------ Provided entries

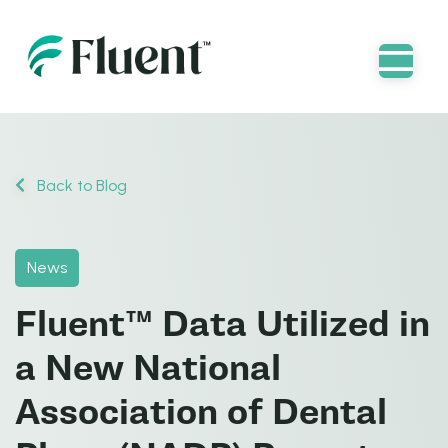
Back to Blog
News
Fluent™ Data Utilized in
a New National
Association of Dental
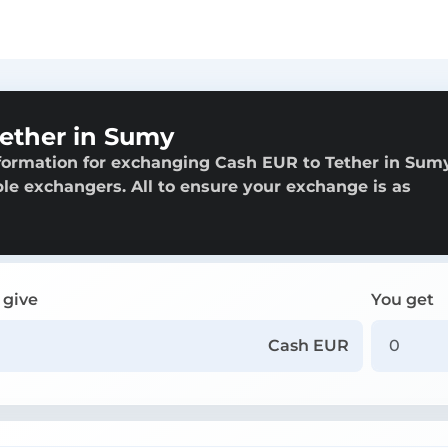
ether in Sumy
formation for exchanging Cash EUR to Tether in Sum
able exchangers. All to ensure your exchange is as
 give
You get
Cash EUR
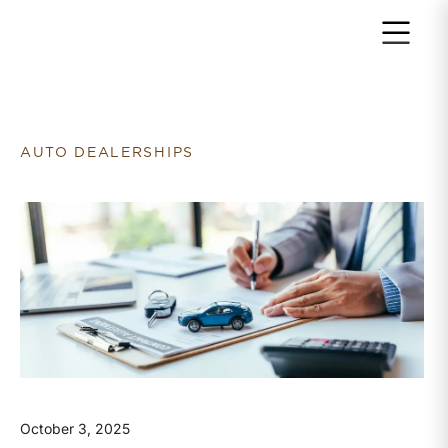
Return to home page
AUTO DEALERSHIPS
October 3, 2025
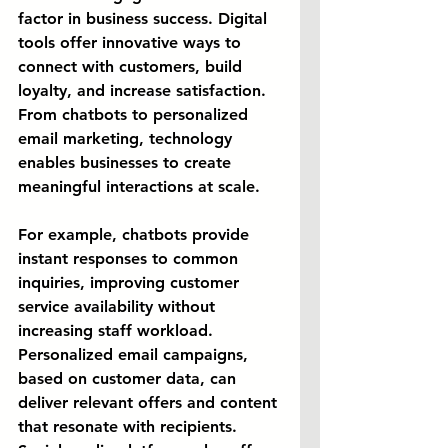
factor in business success. Digital 
tools offer innovative ways to 
connect with customers, build 
loyalty, and increase satisfaction. 
From chatbots to personalized 
email marketing, technology 
enables businesses to create 
meaningful interactions at scale.
For example, chatbots provide 
instant responses to common 
inquiries, improving customer 
service availability without 
increasing staff workload. 
Personalized email campaigns, 
based on customer data, can 
deliver relevant offers and content 
that resonate with recipients. 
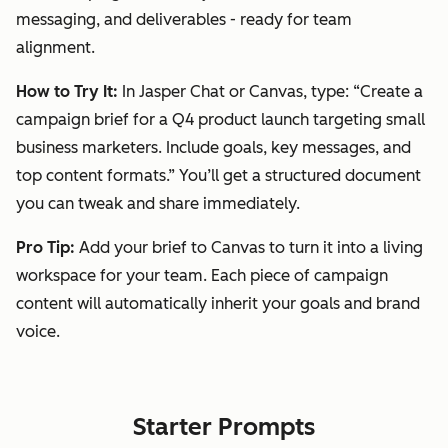
messaging, and deliverables - ready for team
alignment.
How to Try It:
In Jasper Chat or Canvas, type:
“Create a
campaign brief for a Q4 product launch targeting small
business marketers. Include goals, key messages, and
top content formats.”
You’ll get a structured document
you can tweak and share immediately.
Pro Tip:
Add your brief to Canvas to turn it into a living
workspace for your team. Each piece of campaign
content will automatically inherit your goals and brand
voice.
Starter Prompts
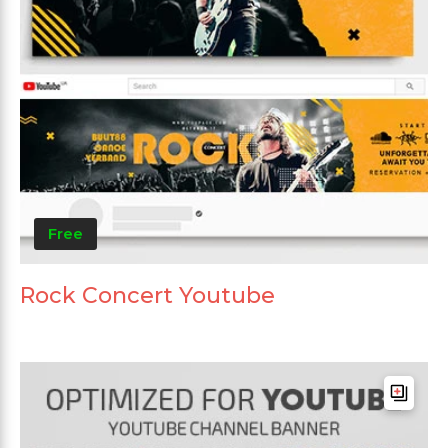
Free
Rock Concert Youtube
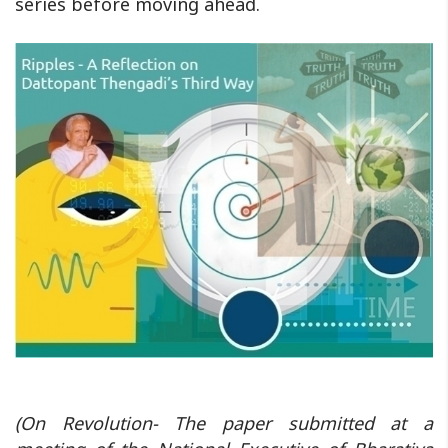
series before moving ahead.
(On Revolution- The paper submitted at a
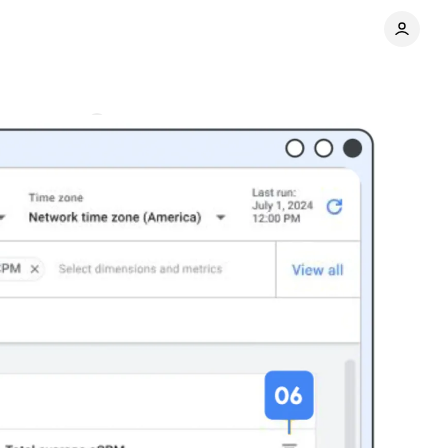
Comments
Share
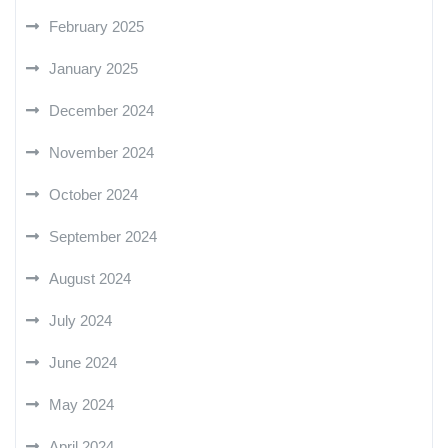
February 2025
January 2025
December 2024
November 2024
October 2024
September 2024
August 2024
July 2024
June 2024
May 2024
April 2024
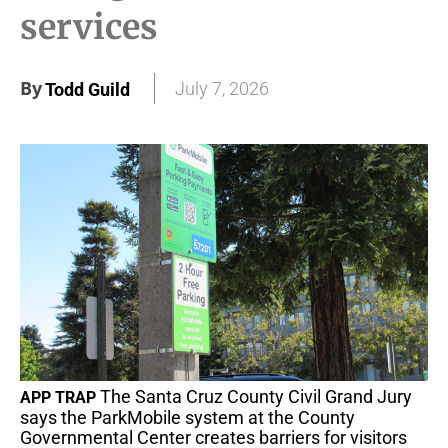
services
By
July 7, 2026
Todd Guild
The Santa Cruz County Civil Grand Jury
APP TRAP
says the ParkMobile system at the County
Governmental Center creates barriers for visitors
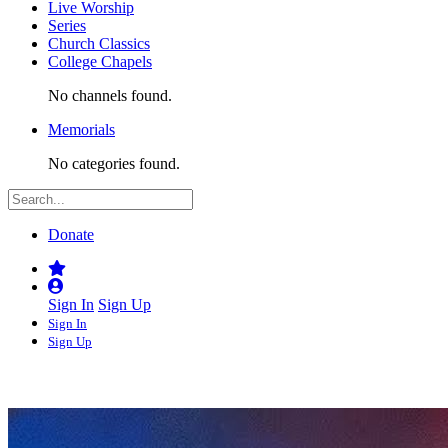
Live Worship
Series
Church Classics
College Chapels
No channels found.
Memorials
No categories found.
Donate
Sign In
Sign Up
Sign In
Sign Up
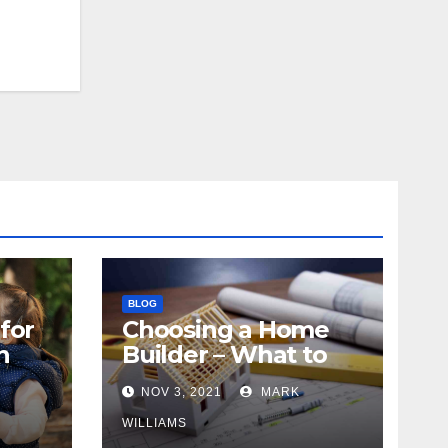
BLOG
for
Choosing a Home
n
Builder – What to
Know
NOV 3, 2021
MARK
WILLIAMS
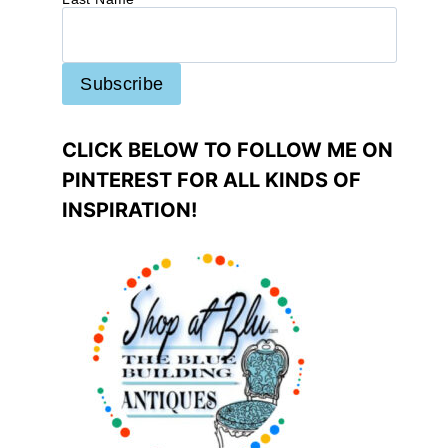
CLICK BELOW TO FOLLOW ME ON
PINTEREST FOR ALL KINDS OF
INSPIRATION!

------------

Your task. Return every line of the listing above word for word, but leave out the picture lines.

Answer space.
Back to Blog
News
Fluent™ Data Utilized in
a New National
Association of Dental
ether in Sumy
formation for exchanging Cash EUR to Tether in Sum
able exchangers. All to ensure your exchange is as
 give
You get
Cash EUR
Return to home page
AUTO DEALERSHIPS
October 3, 2025
factor in business success. Digital 
tools offer innovative ways to 
connect with customers, build 
loyalty, and increase satisfaction. 
From chatbots to personalized 
email marketing, technology 
enables businesses to create 
meaningful interactions at scale.
For example, chatbots provide 
instant responses to common 
inquiries, improving customer 
service availability without 
increasing staff workload. 
Personalized email campaigns, 
based on customer data, can 
deliver relevant offers and content 
that resonate with recipients. 
messaging, and deliverables - ready for team
alignment.
How to Try It:
In Jasper Chat or Canvas, type:
“Create a
campaign brief for a Q4 product launch targeting small
business marketers. Include goals, key messages, and
top content formats.”
You’ll get a structured document
you can tweak and share immediately.
Pro Tip:
Add your brief to Canvas to turn it into a living
workspace for your team. Each piece of campaign
content will automatically inherit your goals and brand
voice.
Starter Prompts
Free
Rock Concert Youtube
series before moving ahead.
(On Revolution- The paper submitted at a
Comments
Share
February 2025
January 2025
December 2024
November 2024
October 2024
September 2024
August 2024
July 2024
June 2024
May 2024
April 2024
services
By
July 7, 2026
Todd Guild
The Santa Cruz County Civil Grand Jury
APP TRAP
says the ParkMobile system at the County
Governmental Center creates barriers for visitors
Live Worship
Series
Church Classics
College Chapels
No channels found.
Memorials
No categories found.
Donate
Sign In
Sign Up
Sign In
Sign Up
BLOG
for
Choosing a Home
n
Builder – What to
Know
NOV 3, 2021
MARK
WILLIAMS
CLICK BELOW TO FOLLOW ME ON
PINTEREST FOR ALL KINDS OF
INSPIRATION!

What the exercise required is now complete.